**** Given records ****

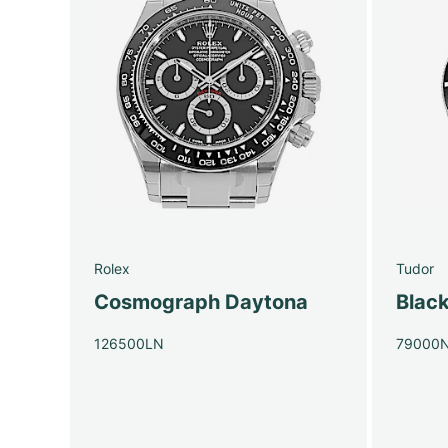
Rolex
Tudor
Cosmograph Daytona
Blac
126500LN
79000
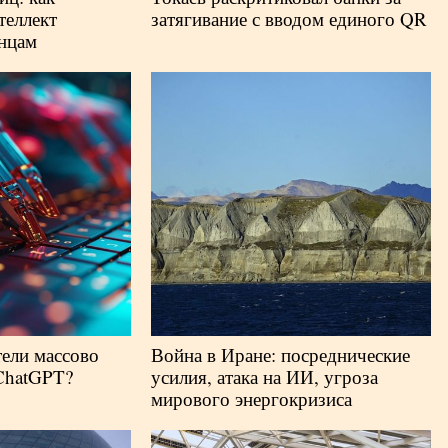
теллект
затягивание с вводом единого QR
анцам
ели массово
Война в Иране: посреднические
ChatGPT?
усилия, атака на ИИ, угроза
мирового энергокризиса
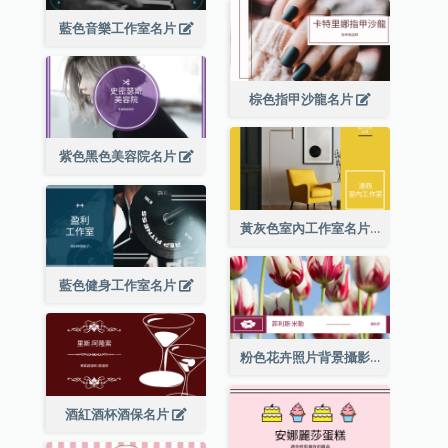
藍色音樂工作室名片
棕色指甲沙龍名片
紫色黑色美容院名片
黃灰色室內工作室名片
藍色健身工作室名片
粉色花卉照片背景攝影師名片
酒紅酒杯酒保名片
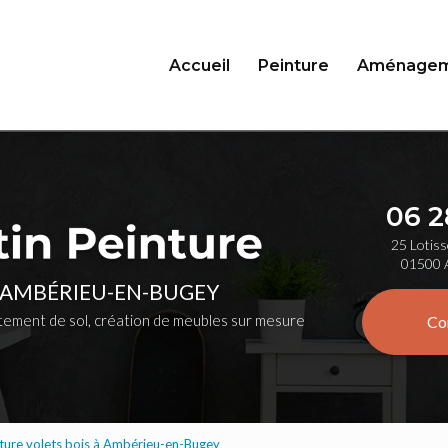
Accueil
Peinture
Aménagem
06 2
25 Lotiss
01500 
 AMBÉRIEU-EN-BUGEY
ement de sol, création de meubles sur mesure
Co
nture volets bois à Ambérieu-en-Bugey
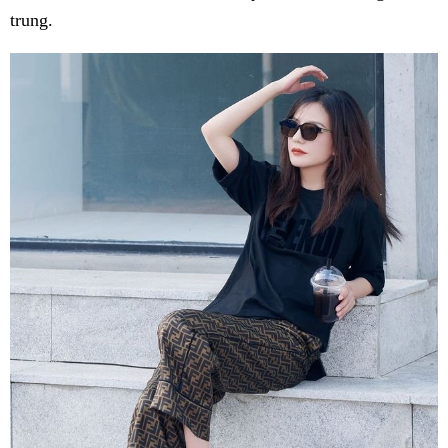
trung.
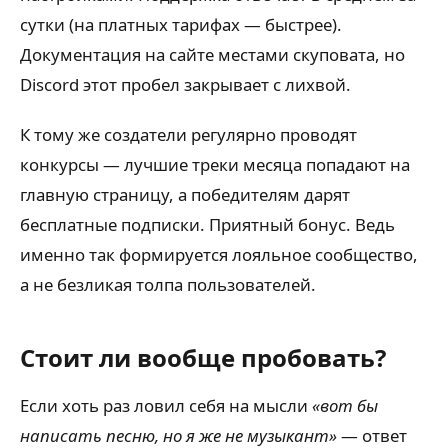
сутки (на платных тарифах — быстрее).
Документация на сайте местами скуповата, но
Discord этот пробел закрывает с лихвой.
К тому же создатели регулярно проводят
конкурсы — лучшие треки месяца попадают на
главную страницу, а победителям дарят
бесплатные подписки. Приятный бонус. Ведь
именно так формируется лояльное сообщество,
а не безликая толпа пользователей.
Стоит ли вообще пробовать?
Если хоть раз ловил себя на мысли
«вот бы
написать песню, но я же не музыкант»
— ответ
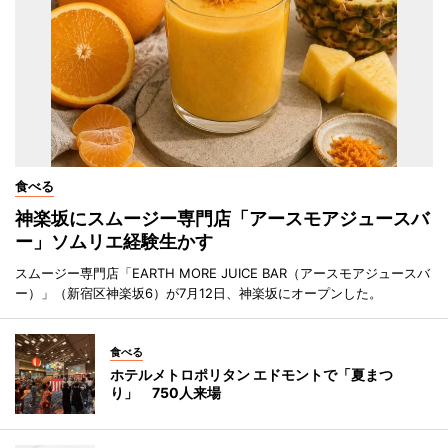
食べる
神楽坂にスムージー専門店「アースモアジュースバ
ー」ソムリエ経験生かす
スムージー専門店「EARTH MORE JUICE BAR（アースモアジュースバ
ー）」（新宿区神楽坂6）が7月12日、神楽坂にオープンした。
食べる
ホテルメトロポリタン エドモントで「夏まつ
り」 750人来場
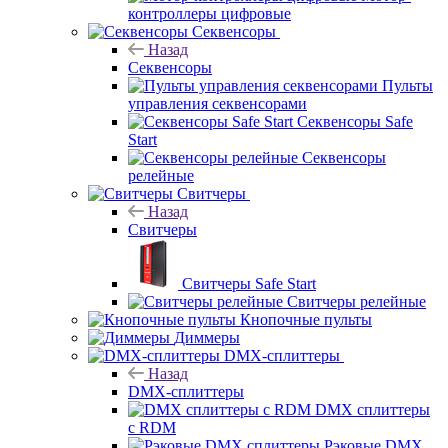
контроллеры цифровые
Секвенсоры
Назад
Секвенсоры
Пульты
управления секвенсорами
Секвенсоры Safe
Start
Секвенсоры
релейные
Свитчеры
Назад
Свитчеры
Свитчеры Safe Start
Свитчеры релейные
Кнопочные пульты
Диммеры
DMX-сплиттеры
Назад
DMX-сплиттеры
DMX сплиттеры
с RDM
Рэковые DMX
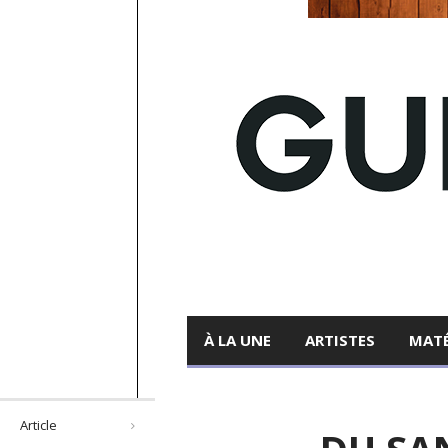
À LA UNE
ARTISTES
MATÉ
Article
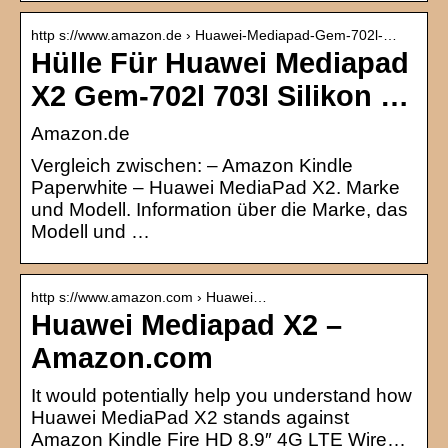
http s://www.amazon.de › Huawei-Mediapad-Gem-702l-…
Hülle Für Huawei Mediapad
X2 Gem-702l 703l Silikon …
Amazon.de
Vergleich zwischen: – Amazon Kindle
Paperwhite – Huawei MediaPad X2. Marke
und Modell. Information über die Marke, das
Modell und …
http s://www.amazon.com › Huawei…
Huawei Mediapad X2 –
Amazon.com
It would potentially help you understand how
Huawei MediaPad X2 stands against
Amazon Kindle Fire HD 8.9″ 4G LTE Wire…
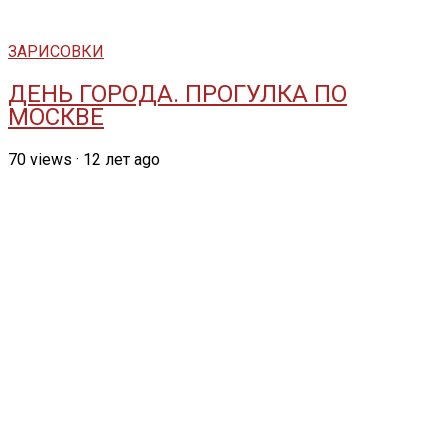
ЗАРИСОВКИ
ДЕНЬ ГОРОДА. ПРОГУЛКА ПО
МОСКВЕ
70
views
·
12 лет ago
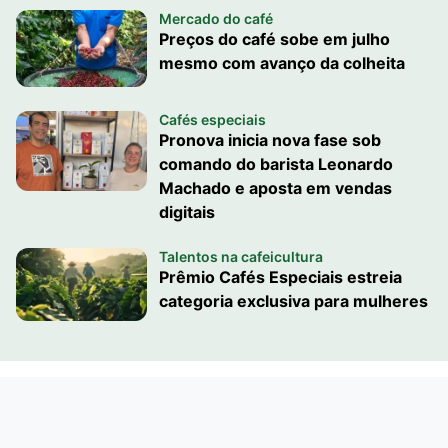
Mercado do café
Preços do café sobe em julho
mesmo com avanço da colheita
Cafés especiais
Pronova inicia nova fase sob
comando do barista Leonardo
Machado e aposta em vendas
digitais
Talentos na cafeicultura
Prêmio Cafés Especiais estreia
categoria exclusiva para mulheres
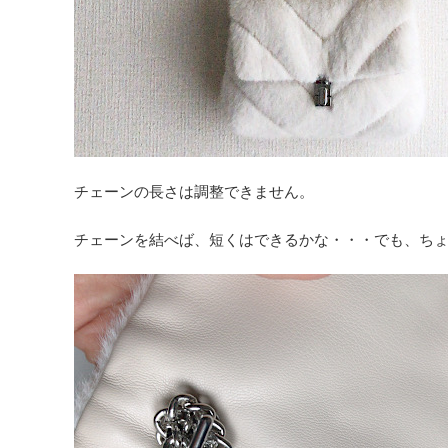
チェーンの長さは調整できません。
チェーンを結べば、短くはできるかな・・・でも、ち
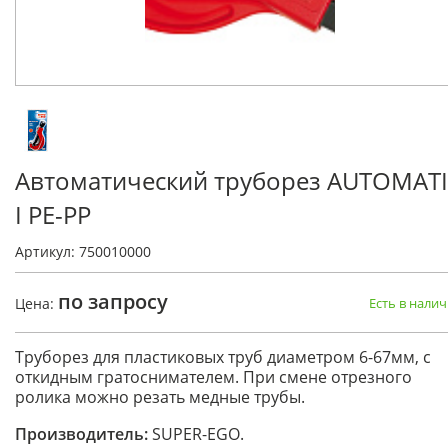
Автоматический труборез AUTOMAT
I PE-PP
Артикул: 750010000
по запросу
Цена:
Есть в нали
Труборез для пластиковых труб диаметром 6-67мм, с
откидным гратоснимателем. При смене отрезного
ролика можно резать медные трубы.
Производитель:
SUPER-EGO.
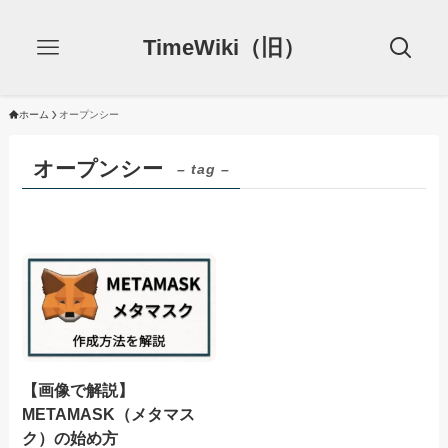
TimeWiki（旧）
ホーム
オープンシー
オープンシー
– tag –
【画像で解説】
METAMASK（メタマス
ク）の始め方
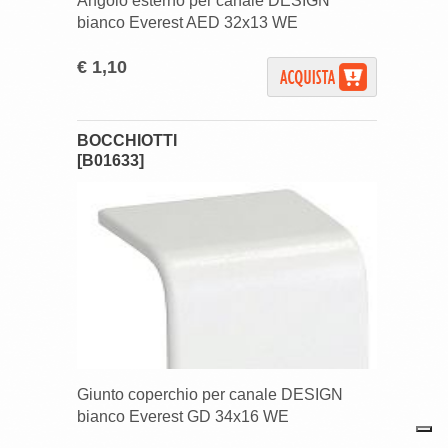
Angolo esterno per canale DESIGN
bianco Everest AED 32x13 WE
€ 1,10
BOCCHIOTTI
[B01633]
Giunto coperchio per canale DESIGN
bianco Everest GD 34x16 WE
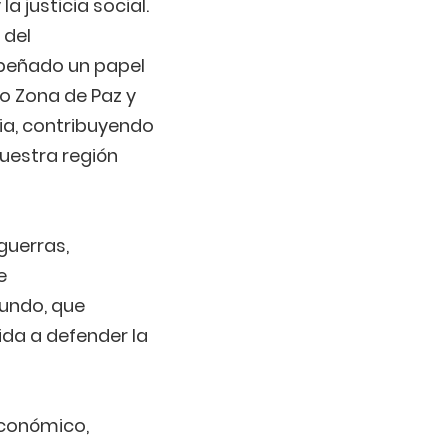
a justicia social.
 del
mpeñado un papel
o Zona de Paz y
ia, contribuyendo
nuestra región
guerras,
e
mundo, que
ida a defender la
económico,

****

Rewrite the listing above with every instance of "Назад" changed to "Back" and all other text unchanged. Leave the pictures out of your version.

Rolex
Tudor
Cosmograph Daytona
Blac
126500LN
79000
теллект
затягивание с вводом единого QR
анцам
ели массово
Война в Иране: посреднические
ChatGPT?
усилия, атака на ИИ, угроза
мирового энергокризиса
藍色音樂工作室名片
棕色指甲沙龍名片
紫色黑色美容院名片
黃灰色室內工作室名片
藍色健身工作室名片
粉色花卉照片背景攝影師名片
酒紅酒杯酒保名片
Accueil
Peinture
Aménagem
06 2
25 Lotiss
01500 
 AMBÉRIEU-EN-BUGEY
ement de sol, création de meubles sur mesure
Co
nture volets bois à Ambérieu-en-Bugey
trung.
сутки (на платных тарифах — быстрее).
Документация на сайте местами скуповата, но
Discord этот пробел закрывает с лихвой.
К тому же создатели регулярно проводят
конкурсы — лучшие треки месяца попадают на
главную страницу, а победителям дарят
бесплатные подписки. Приятный бонус. Ведь
именно так формируется лояльное сообщество,
а не безликая толпа пользователей.
Стоит ли вообще пробовать?
Если хоть раз ловил себя на мысли
«вот бы
написать песню, но я же не музыкант»
— ответ
食べる
神楽坂にスムージー専門店「アースモアジュースバ
ー」ソムリエ経験生かす
スムージー専門店「EARTH MORE JUICE BAR（アースモアジュースバ
ー）」（新宿区神楽坂6）が7月12日、神楽坂にオープンした。
食べる
ホテルメトロポリタン エドモントで「夏まつ
り」 750人来場
контроллеры цифровые
Секвенсоры
Back
Секвенсоры
Пульты
управления секвенсорами
Секвенсоры Safe
Start
Секвенсоры
релейные
Свитчеры
Back
Свитчеры
Свитчеры Safe Start
Свитчеры релейные
Кнопочные пульты
Диммеры
DMX-сплиттеры
Back
DMX-сплиттеры
DMX сплиттеры
с RDM
Рэковые DMX
À LA UNE
ARTISTES
MATÉ
Article
http s://www.amazon.de › Huawei-Mediapad-Gem-702l-…
Hülle Für Huawei Mediapad
X2 Gem-702l 703l Silikon …
Amazon.de
Vergleich zwischen: – Amazon Kindle
Paperwhite – Huawei MediaPad X2. Marke
und Modell. Information über die Marke, das
Modell und …
http s://www.amazon.com › Huawei…
Huawei Mediapad X2 –
Amazon.com
It would potentially help you understand how
Huawei MediaPad X2 stands against
Amazon Kindle Fire HD 8.9″ 4G LTE Wire…
ЗАРИСОВКИ
ДЕНЬ ГОРОДА. ПРОГУЛКА ПО
МОСКВЕ
70
views
·
12 лет ago
Mercado do café
Preços do café sobe em julho
mesmo com avanço da colheita
Cafés especiais
Pronova inicia nova fase sob
comando do barista Leonardo
Machado e aposta em vendas
digitais
Talentos na cafeicultura
Prêmio Cafés Especiais estreia
categoria exclusiva para mulheres
チェーンの長さは調整できません。
チェーンを結べば、短くはできるかな・・・でも、ち
Автоматический труборез AUTOMAT
I PE-PP
Артикул: 750010000
по запросу
Цена:
Есть в нали
Труборез для пластиковых труб диаметром 6-67мм, с
откидным гратоснимателем. При смене отрезного
ролика можно резать медные трубы.
Производитель:
SUPER-EGO.
TimeWiki（旧）
ホーム
オープンシー
オープンシー
– tag –
【画像で解説】
METAMASK（メタマス
ク）の始め方
Angolo esterno per canale DESIGN
bianco Everest AED 32x13 WE
€ 1,10
BOCCHIOTTI
[B01633]
Giunto coperchio per canale DESIGN
bianco Everest GD 34x16 WE
a justicia social.
 del
mpeñado un papel
o Zona de Paz y
ia, contribuyendo
nuestra región
guerras,
e
mundo, que
ida a defender la
económico,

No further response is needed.